(Collected data entries)
>>>
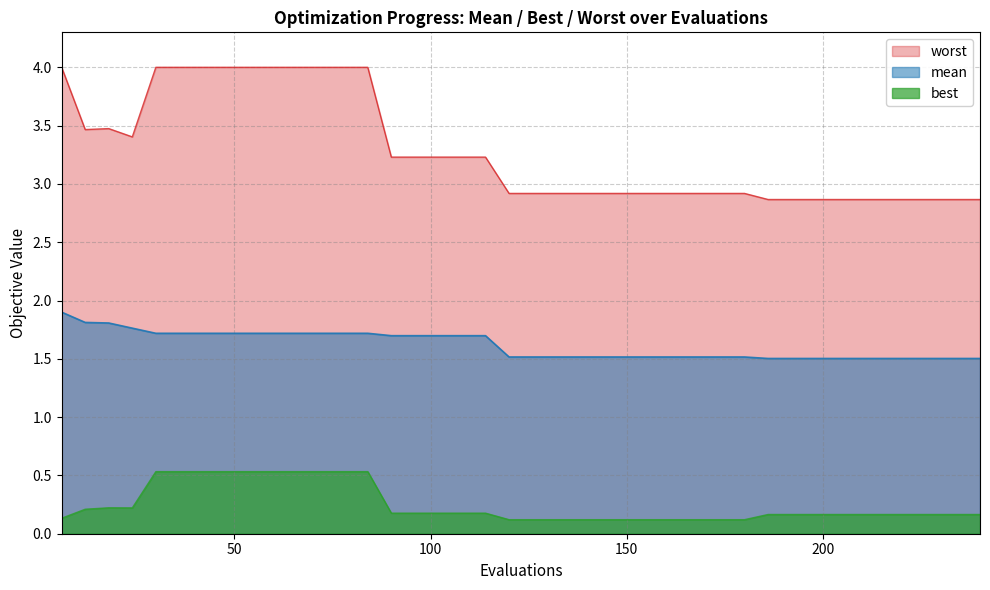

Reading right to left, what are all the values shown in this chart?

mean: 1.5	1.5	1.5	1.5	1.5	1.5	1.5	1.5	1.5	1.5	1.5	1.5	1.5	1.5	1.5	1.5	1.5	1.5	1.5	1.5	1.5	1.7	1.7	1.7	1.7	1.7	1.7	1.7	1.7	1.7	1.7	1.7	1.7	1.7	1.7	1.7	1.8	1.8	1.8	1.9
best: 0.2	0.2	0.2	0.2	0.2	0.2	0.2	0.2	0.2	0.2	0.1	0.1	0.1	0.1	0.1	0.1	0.1	0.1	0.1	0.1	0.1	0.2	0.2	0.2	0.2	0.2	0.5	0.5	0.5	0.5	0.5	0.5	0.5	0.5	0.5	0.5	0.2	0.2	0.2	0.1
worst: 2.9	2.9	2.9	2.9	2.9	2.9	2.9	2.9	2.9	2.9	2.9	2.9	2.9	2.9	2.9	2.9	2.9	2.9	2.9	2.9	2.9	3.2	3.2	3.2	3.2	3.2	4.0	4.0	4.0	4.0	4.0	4.0	4.0	4.0	4.0	4.0	3.4	3.5	3.5	4.0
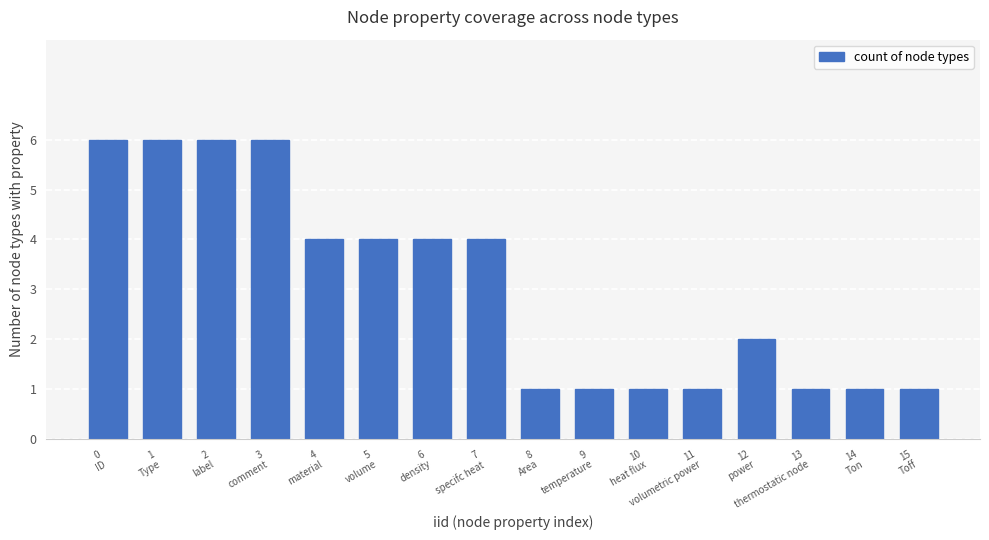

What position from the right is 0
ID?

16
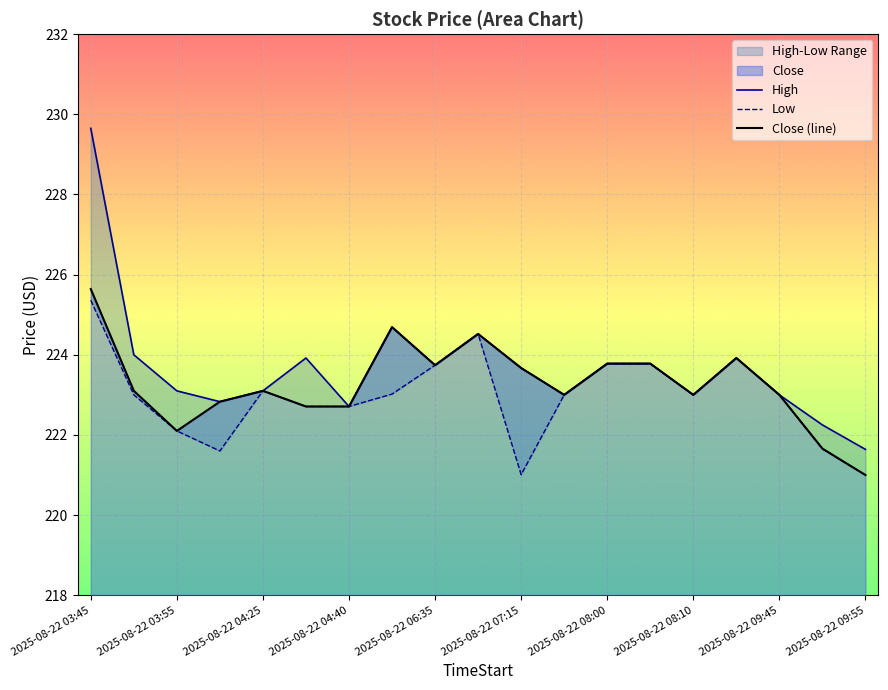

How many lines are shown in the chart?

3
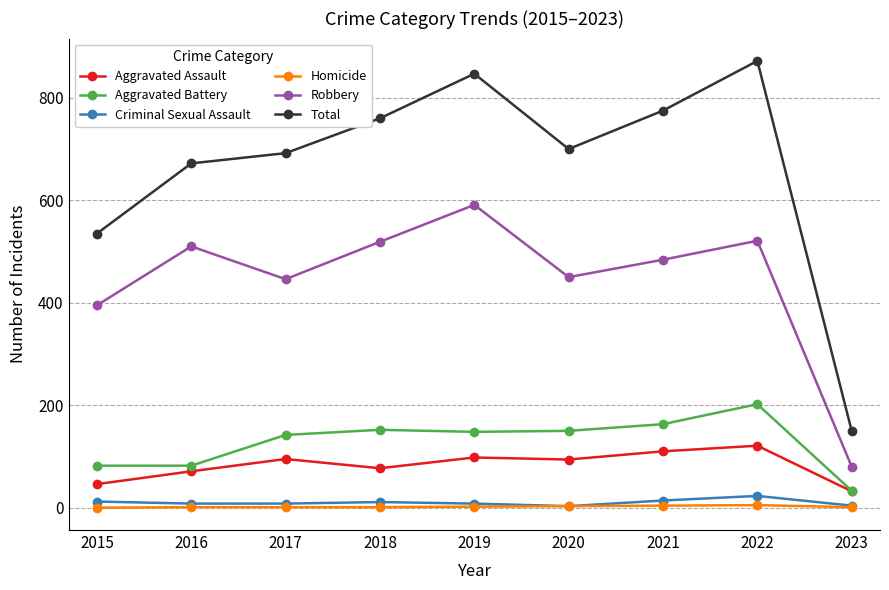

What are all the series names shown in the legend?

Aggravated Assault, Aggravated Battery, Criminal Sexual Assault, Homicide, Robbery, Total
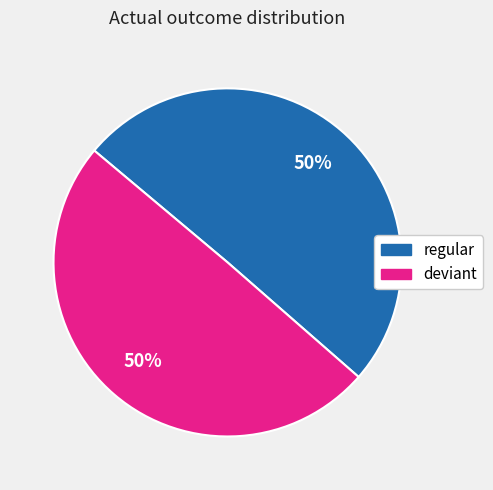

Is the sum of deviant and regular greater than half?

Yes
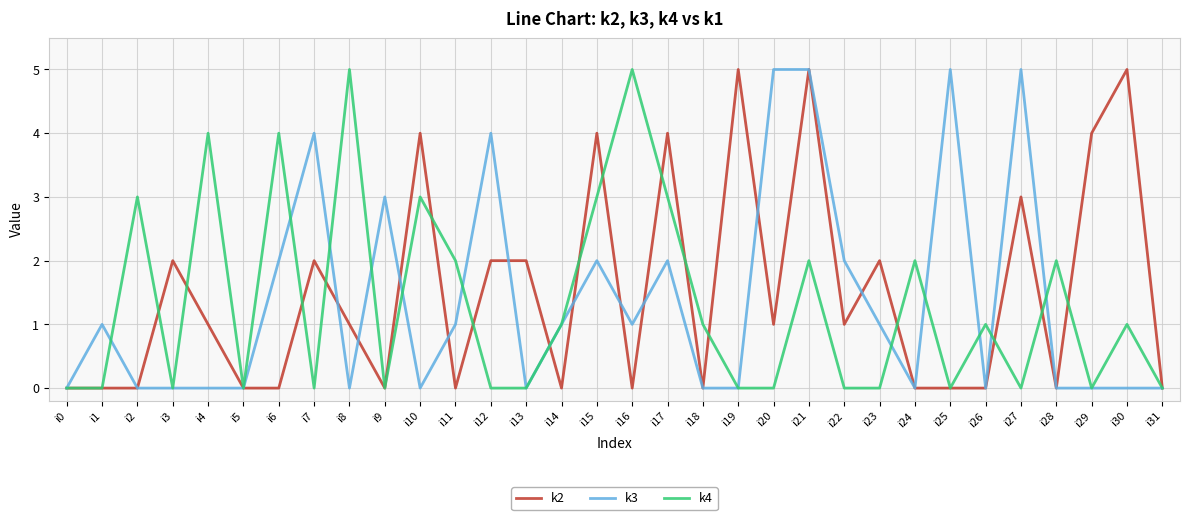

How many lines are shown in the chart?

3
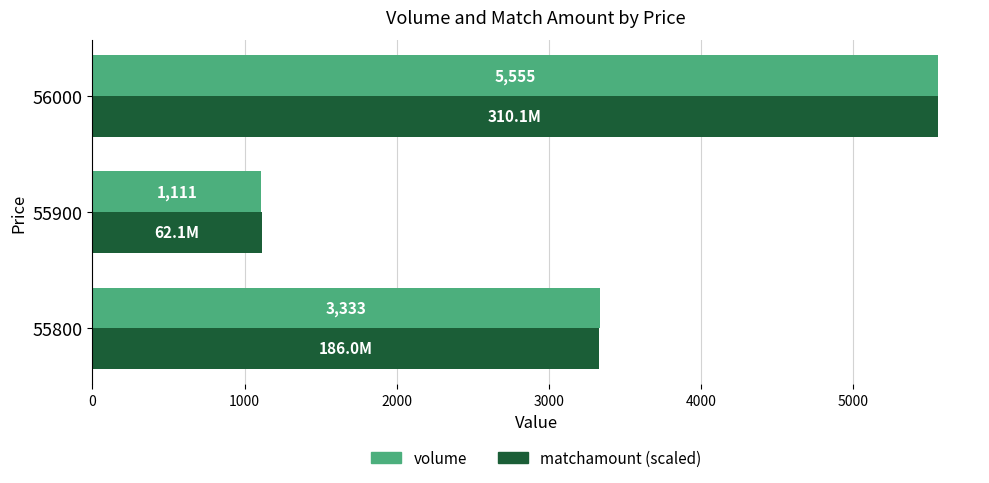

True or false: volume has a value of 365.8 at 55900.

False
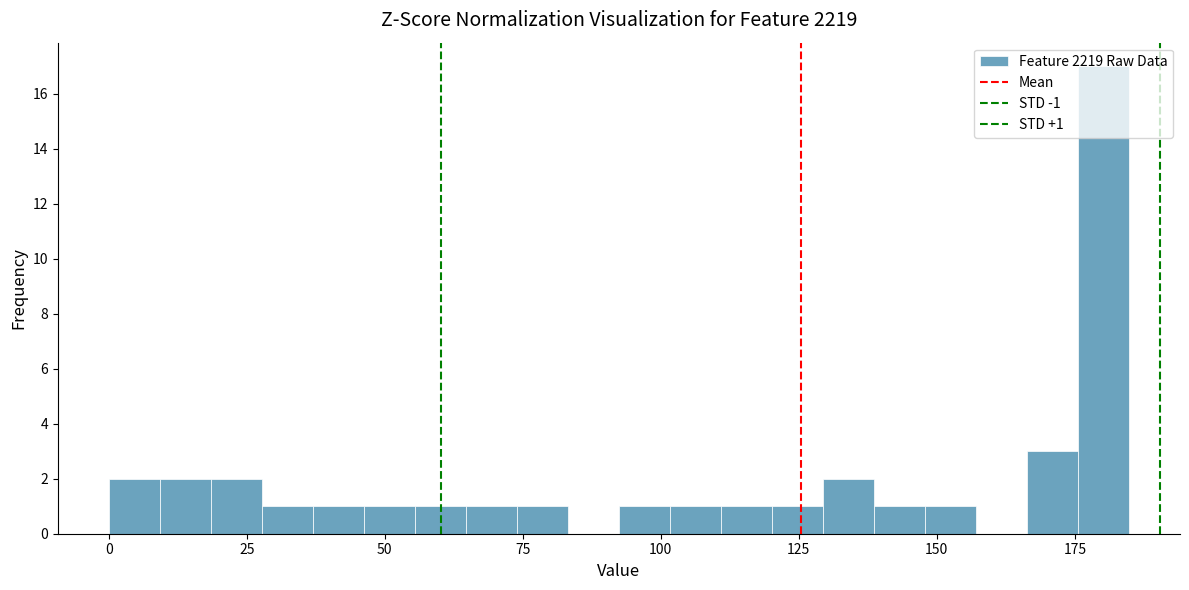

Read against the x-axis, roughly where is the centre of the tallest bar?

180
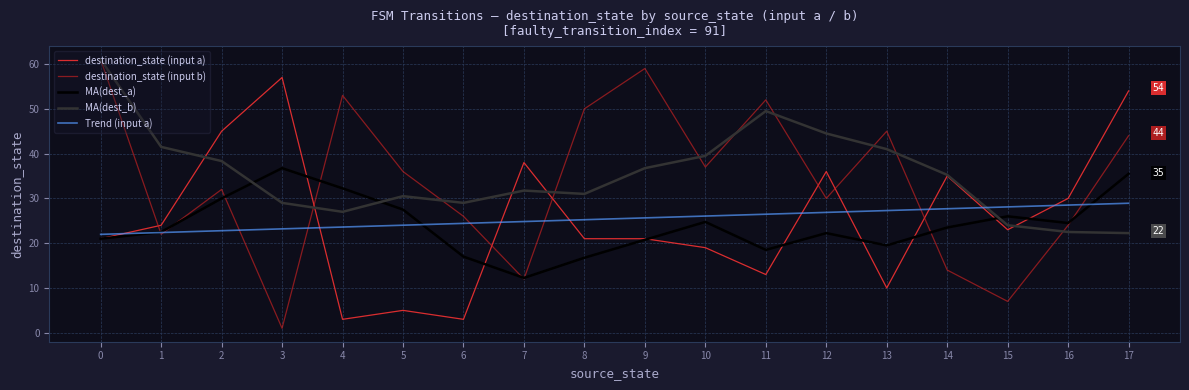

Which series has the largest range (max minus min)?

destination_state (input b)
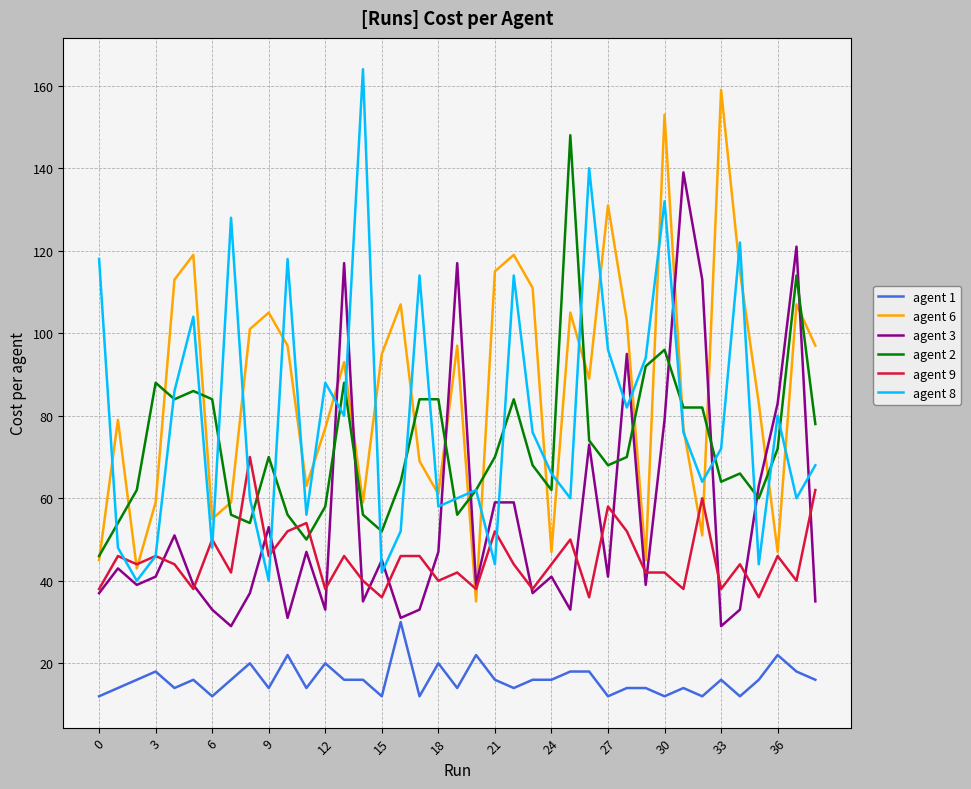

What is the maximum value for agent 1?

30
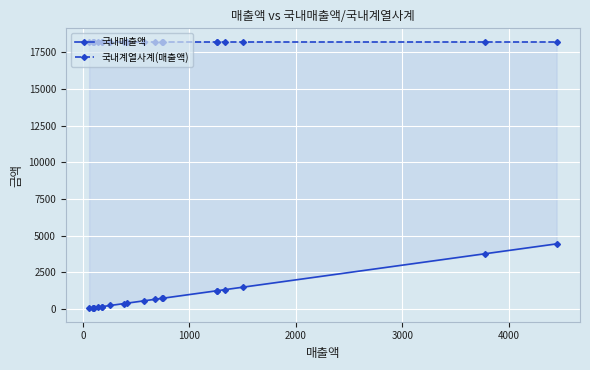

True or false: 국내계열사계(매출액) has more than 2 interior local peaks.

False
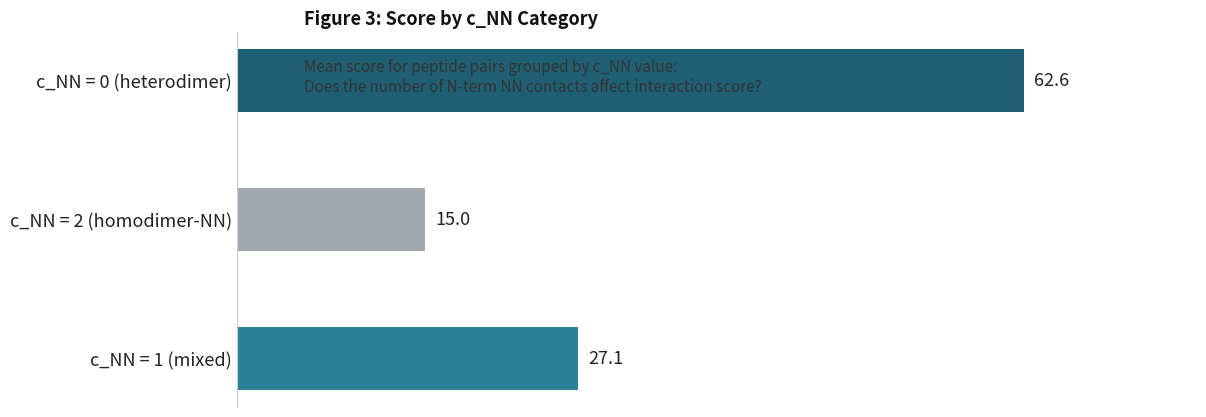

What is the difference between the maximum and minimum values?

47.6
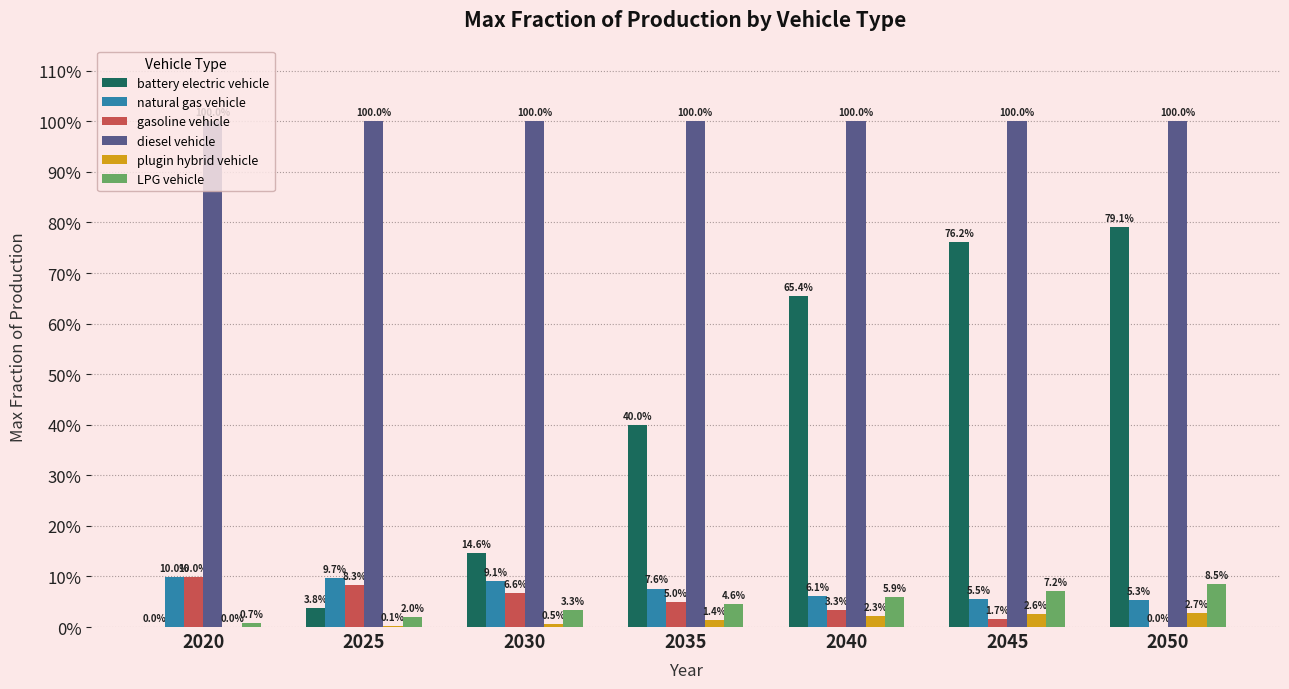

Are the bars grouped side by side (vs. stacked)?

Yes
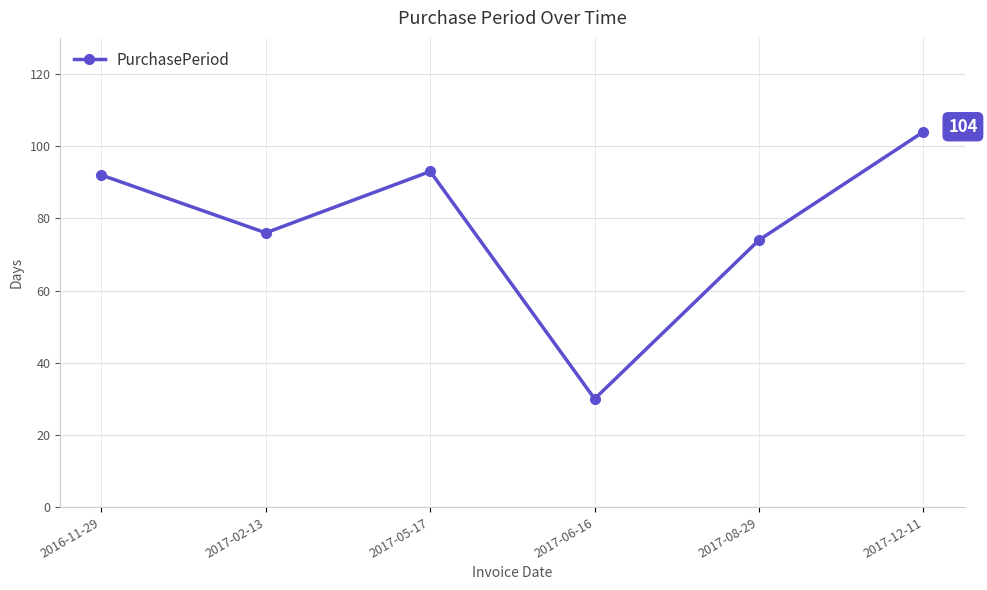

What is the label of the 3rd point from the right?

2017-06-16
<<<
**Exercise aim**
Can you repeat the lines above word for word, leaving the pictures out?

**Expected output**
Reading right to left, what are all the values shown in this chart?

mean: 1.5	1.5	1.5	1.5	1.5	1.5	1.5	1.5	1.5	1.5	1.5	1.5	1.5	1.5	1.5	1.5	1.5	1.5	1.5	1.5	1.5	1.7	1.7	1.7	1.7	1.7	1.7	1.7	1.7	1.7	1.7	1.7	1.7	1.7	1.7	1.7	1.8	1.8	1.8	1.9
best: 0.2	0.2	0.2	0.2	0.2	0.2	0.2	0.2	0.2	0.2	0.1	0.1	0.1	0.1	0.1	0.1	0.1	0.1	0.1	0.1	0.1	0.2	0.2	0.2	0.2	0.2	0.5	0.5	0.5	0.5	0.5	0.5	0.5	0.5	0.5	0.5	0.2	0.2	0.2	0.1
worst: 2.9	2.9	2.9	2.9	2.9	2.9	2.9	2.9	2.9	2.9	2.9	2.9	2.9	2.9	2.9	2.9	2.9	2.9	2.9	2.9	2.9	3.2	3.2	3.2	3.2	3.2	4.0	4.0	4.0	4.0	4.0	4.0	4.0	4.0	4.0	4.0	3.4	3.5	3.5	4.0

What position from the right is 0
ID?

16

How many lines are shown in the chart?

3

What are all the series names shown in the legend?

Aggravated Assault, Aggravated Battery, Criminal Sexual Assault, Homicide, Robbery, Total

Is the sum of deviant and regular greater than half?

Yes

How many lines are shown in the chart?

3

True or false: volume has a value of 365.8 at 55900.

False

Read against the x-axis, roughly where is the centre of the tallest bar?

180

Which series has the largest range (max minus min)?

destination_state (input b)

What is the maximum value for agent 1?

30

True or false: 국내계열사계(매출액) has more than 2 interior local peaks.

False

What is the difference between the maximum and minimum values?

47.6

Are the bars grouped side by side (vs. stacked)?

Yes

What is the label of the 3rd point from the right?

2017-06-16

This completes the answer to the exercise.